3.1 A plain reading of the Section 50 reveals that any depreciable asset, as in this case, would be subjected to the provisions of Section 50 of the Act. Admittedly, depreciation was charged for one year in the beginning and thereafter, there was no such charge in the profit & loss account. In our opinion, the character of the asset would not change since there are a catena of judgments which indicate that a commercial asset need not be used commercially for there to be a right to claim depreciation. The fact that the building was not used commercially and was even encroached would not matter since the original character of the said building would remain commercial. It is also a trite position of law that one can advert to descriptions and definitions etc. as per some other rule or law only when the I.T. Act is silent on such aspect. In the present instance there is a clear provision for the treatment of a depreciable asset u/s 50 of the Act and the same shall prevail over any other classification that may be rendered on the basis of any other local rule or law. Thus, the view of the Ld. AO in regard to the treatment of the said factory building is worth supporting and we do so.

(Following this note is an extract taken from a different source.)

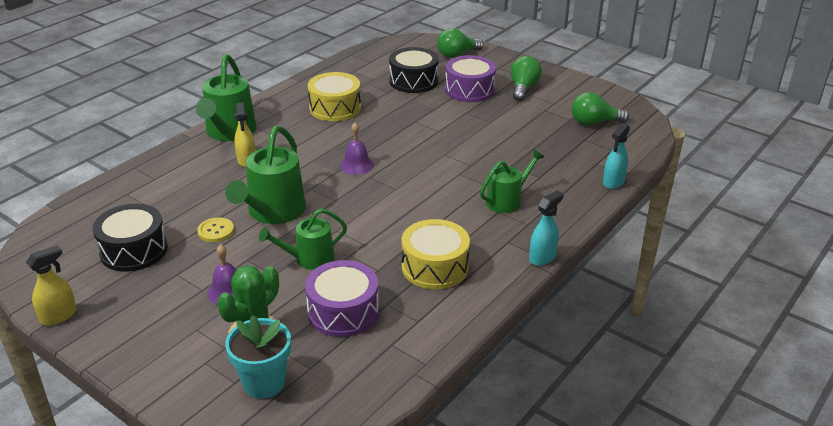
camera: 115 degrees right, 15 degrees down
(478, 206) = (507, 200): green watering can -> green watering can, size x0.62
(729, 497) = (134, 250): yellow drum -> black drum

3.2 Regarding the claim of the remaining portion of land (out of total 5 acres) that has been treated as agricultural land on the strength of its description in the revenue records, it is felt that Section 2(14)(iii) of the Act requires a degree of fact finding which was certainly not done by the Ld. AO as no documents were produced before him and even before the Ld.CIT(A) by the assessee. It is seen that some documents have been produced at first appeal stage, which have been accepted at face value without testing the facts against the provisions of section 2(14)(iii) of the Act. Accordingly, the entire land parcel, except the piece of land on which the factory is situated, deserves to be examined in the light of the provisions of Section 2(14)(iii) of the Act and thereafter it needs to be decided whether the said parcel of land can be justifiably termed as “agricultural land” in India. Accordingly, we set aside the impugned order to the extent of the findings given for the entre parcel of land, other than the land on which the factory is situated, and remand this matter back to the file of Ld. AO for examination of facts in the backdrop of the provisions of Section 2(14)(iii) of the Act.
4. Before parting with this issue, it deserves to be mentioned that the case laws relied upon by the Ld. AR determined facets of law based on the peculiar facts before the Hon’ble High Courts under consideration. Thus, while we do not specifically propose to test the facts of the said case laws with the present set of facts, we do expect that the Ld. AO would be mindful of the same before passing afresh assessment order.
5. In the result, this appeal is partly allowed.